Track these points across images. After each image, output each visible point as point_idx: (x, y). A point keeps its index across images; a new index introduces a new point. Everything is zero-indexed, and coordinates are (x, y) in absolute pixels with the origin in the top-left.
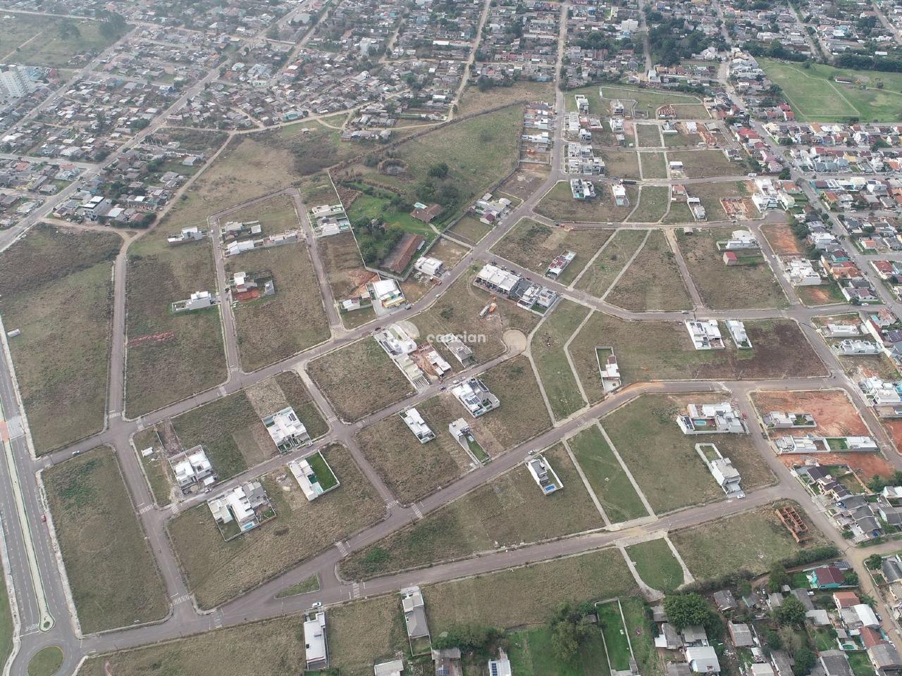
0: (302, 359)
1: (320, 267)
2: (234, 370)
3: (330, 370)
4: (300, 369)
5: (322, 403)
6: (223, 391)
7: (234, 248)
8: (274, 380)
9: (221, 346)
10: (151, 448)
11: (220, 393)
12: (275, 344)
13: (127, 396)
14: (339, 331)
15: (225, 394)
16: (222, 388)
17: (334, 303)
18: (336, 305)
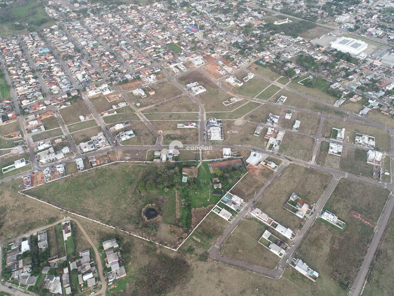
0: (308, 165)
1: (262, 189)
2: (337, 180)
3: (303, 154)
4: (313, 162)
5: (316, 148)
6: (347, 175)
7: (287, 233)
8: (325, 165)
9: (335, 191)
10: (385, 174)
11: (348, 175)
12: (313, 176)
13: (386, 200)
14: (285, 163)
15: (347, 174)
16: (346, 177)
17: (276, 172)
18: (276, 170)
=-=-=
From the line containing "0: (302, 359)" down to the last line of the data above, transcribe exactly those lines and no others; omit the pictures.

RESPONSE —
0: (302, 359)
1: (320, 267)
2: (234, 370)
3: (330, 370)
4: (300, 369)
5: (322, 403)
6: (223, 391)
7: (234, 248)
8: (274, 380)
9: (221, 346)
10: (151, 448)
11: (220, 393)
12: (275, 344)
13: (127, 396)
14: (339, 331)
15: (225, 394)
16: (222, 388)
17: (334, 303)
18: (336, 305)
0: (308, 165)
1: (262, 189)
2: (337, 180)
3: (303, 154)
4: (313, 162)
5: (316, 148)
6: (347, 175)
7: (287, 233)
8: (325, 165)
9: (335, 191)
10: (385, 174)
11: (348, 175)
12: (313, 176)
13: (386, 200)
14: (285, 163)
15: (347, 174)
16: (346, 177)
17: (276, 172)
18: (276, 170)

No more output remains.